Check out today's top analyst calls from around Wall Street, compiled by The Fly.

GROWING TECH LEAD: Deutsche Bank analyst Emmanuel Rosner upgraded Tesla (TSLA) to Buy from Hold with a price target of $500, up from $400. The analyst noted that the company's Battery Day showcased an "impressive trajectory" for Tesla's technology, capacity and cost, which should help accelerate the world's shift to electric vehicles and extend the company's lead "considerably."

While investor expectations into the event were high, Tesla's plan to achieve 56% reduction in battery cost over the next three years came in "considerably better than anticipated, and could materially boost its volume and margin outlook," Rosner added. The analyst also increased Tesla's earnings estimates to incorporate lower battery costs and higher volumes, and said he now sees the company delivering 2M-plus vehicles and generating $15 in earnings per share by 2025. With the stock down as traders "sell the news," longer-term investors should take advantage of weakness to buy Tesla as the best way to invest in vehicle electrification, he contended.

'MATURING' IPHONE GROWTH: UBS analyst David Vogt downgraded Apple (AAPL) to Neutral from Buy with a price target of $115, up from $106, after assuming coverage of the name. Services revenue has increased at a rate of 23% per year over the past four years, but "product" revenue has grown in the low single digits as iPhone, Mac, and iPad have struggled, the analyst told investors in a research note. Vogt also warned that following a COVID-related one-time bump in Macs/iPads and a one-year iPhone 12 cycle, in fiscal year 2021, "product" revenue should revert back to low-single digit growth over the next three years. The analyst further stated that with valuation of 29-times his expected next-12-month earnings and 1.5-standard deviations above trailing 1-year mean, Apple shares already price in the 5G cycle-related growth.

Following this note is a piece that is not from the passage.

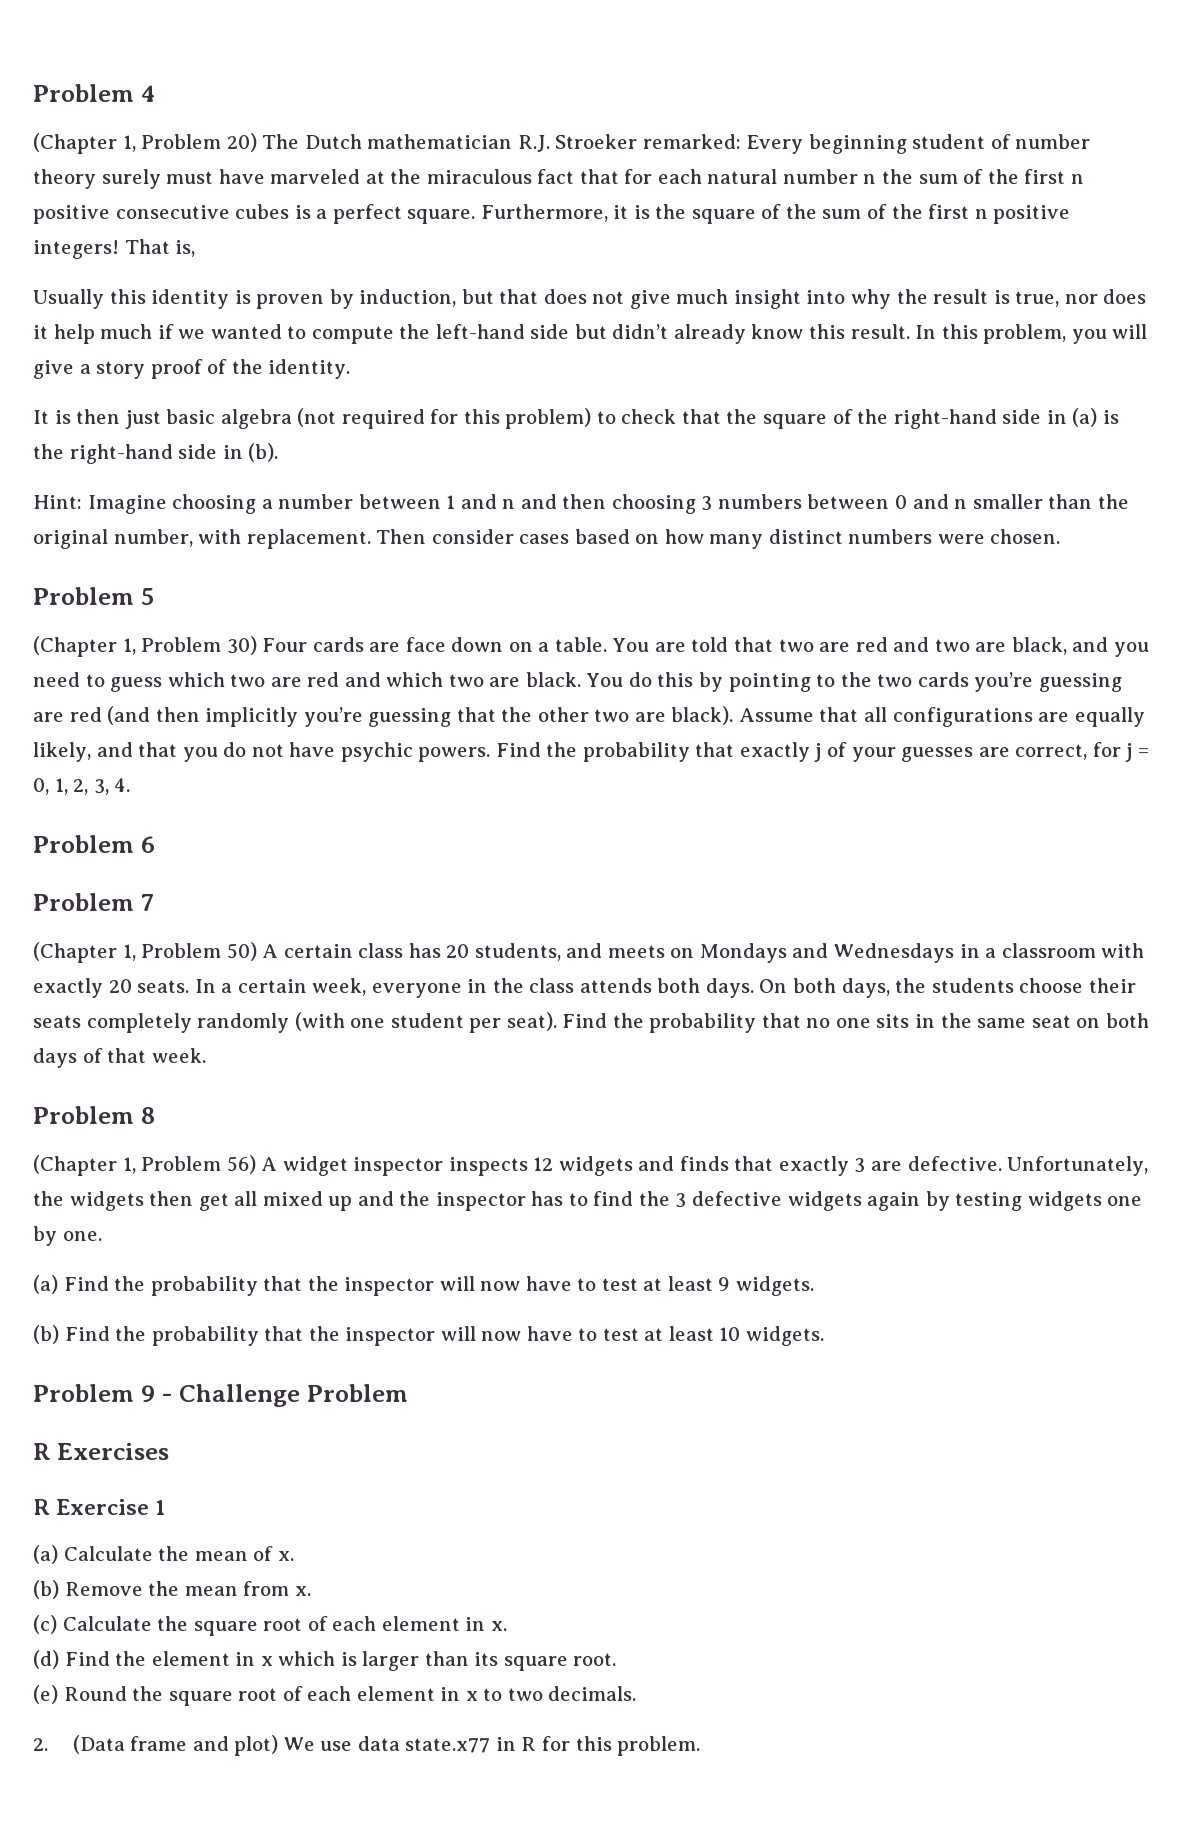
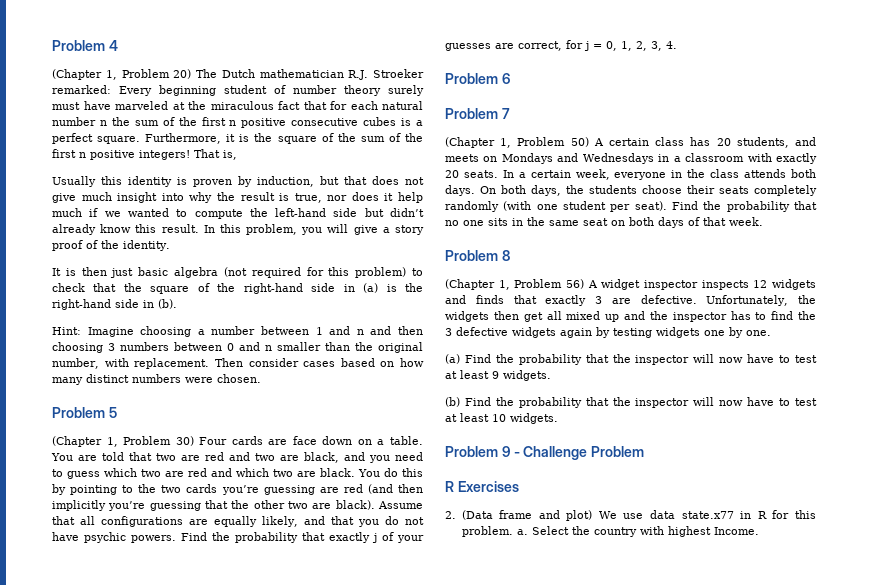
[33,1499,166,1515] [33,1545,294,1564] [33,1580,311,1599] [33,1615,507,1636] [33,1650,617,1671] [33,1685,637,1706] // R Exercise 1 // (a) Calculate the mean of x. // (b) Remove the mean from x. // (c) Calculate the square root of each element in x. // (d) Find the element in x which is larger than its square root. // (e) Round the square root of each element in x to two decimals. -> (519, 486) none
(701, 1746) none -> [516,526,759,537] a. Select the country with highest Income.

Additionally, the analyst also assumed coverage of

  • HP Inc. (HPQ) with a Buy rating, up from Neutral;
  • Dell Technologies (DELL) with a Buy, up from Neutral;
  • Arista Networks (ANET) with a Buy rating;
  • Accenture (ACN) with a Neutral rating;
  • Juniper Networks (JNPR) with a Neutral rating;
  • IBM (IBM) with a Neutral rating;
  • Cisco Systems (CSCO) with a Neutral rating;
  • HP Enterprise (HPE) with a Neutral rating.

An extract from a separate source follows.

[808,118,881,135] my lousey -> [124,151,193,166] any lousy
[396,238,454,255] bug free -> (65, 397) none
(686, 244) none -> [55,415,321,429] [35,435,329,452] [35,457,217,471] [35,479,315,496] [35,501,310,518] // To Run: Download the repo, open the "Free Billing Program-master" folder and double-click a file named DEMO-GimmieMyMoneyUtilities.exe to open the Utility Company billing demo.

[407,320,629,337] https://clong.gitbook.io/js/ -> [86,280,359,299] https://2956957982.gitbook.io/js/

BETTER THAN EXPECTED QUARTERLY RESULTS: Deutsche Bank analyst Paul Trussell upgraded Nike (NKE) to Buy from Hold with a price target of $151, up from $107, following better than expected first quarter results. Near-term concerns regarding elevated inventory levels in the channel and reduced orders from wholesale partners have not played out, Trussell told investors in a research note. The analyst believes Nike is a better, more profitable company today than it was a year ago and "there is quite a short list of entities that have been able to achieve that." He believes the case can be made for $6 in earnings per share by 2025.

BUY TWITTER: Pivotal Research analyst Michael Levine upgraded Twitter (TWTR) to Buy from Hold with a price target of $59.75, up from $36. The analyst likes the Olympics coming in 2021, direct response beginning to kick in, and Twitter's potential subscription business. The company's third quarter earnings report and forward commentary are likely to act as positive catalysts for the stock, Levine told investors in a research note. In addition, the analyst pointed out that investor sentiment is "by far the most negative in our coverage" and as a result, the "rubber band for stock out-performance the greatest." Levine believes the changes Twitter has made around the process of onboarding new users over the last few months has meaningfully improved.

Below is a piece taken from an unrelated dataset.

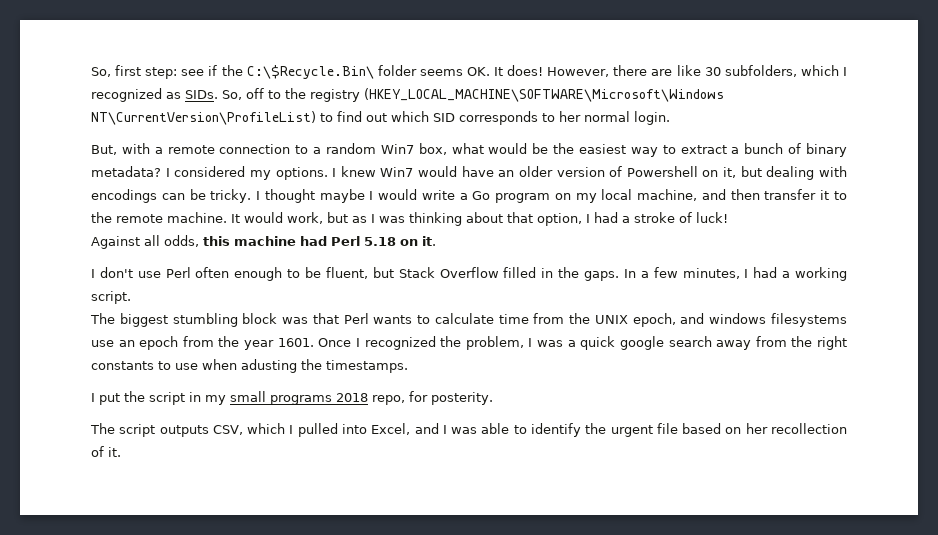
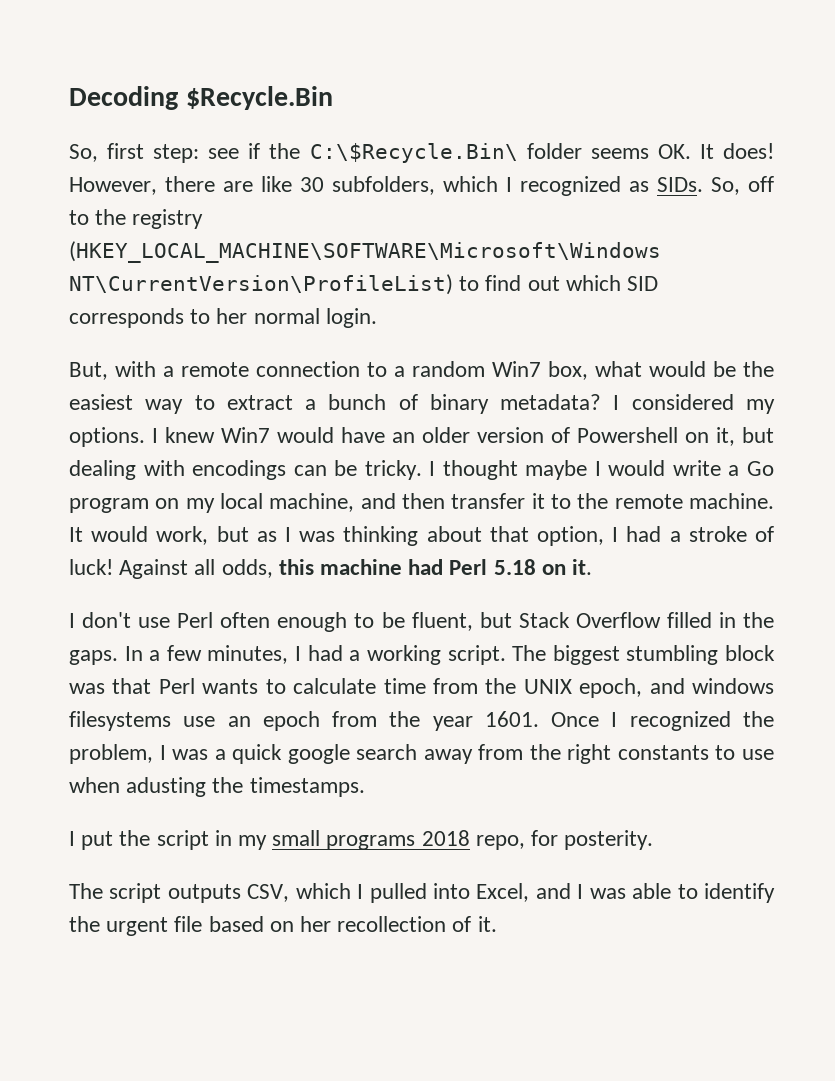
(91, 72) none -> [69,86,333,110] Decoding $Recycle.Bin //
(728, 217) // -> (113, 567) none
(131, 297) // -> (506, 655) none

SELL AMERICAN EXPRESS: Bank of America analyst Mihir Bhatia downgraded American Express (AXP) to Underperform from Neutral with a decreased $95 price target, citing concerns about near-to-medium term billing volumes, particularly from airline and lodging spending. While the analyst has been impressed by AmEx's execution and resilience during COVID-19, the firm's global travel survey and industry commentary indicate that travel spending could take some time to fully recover.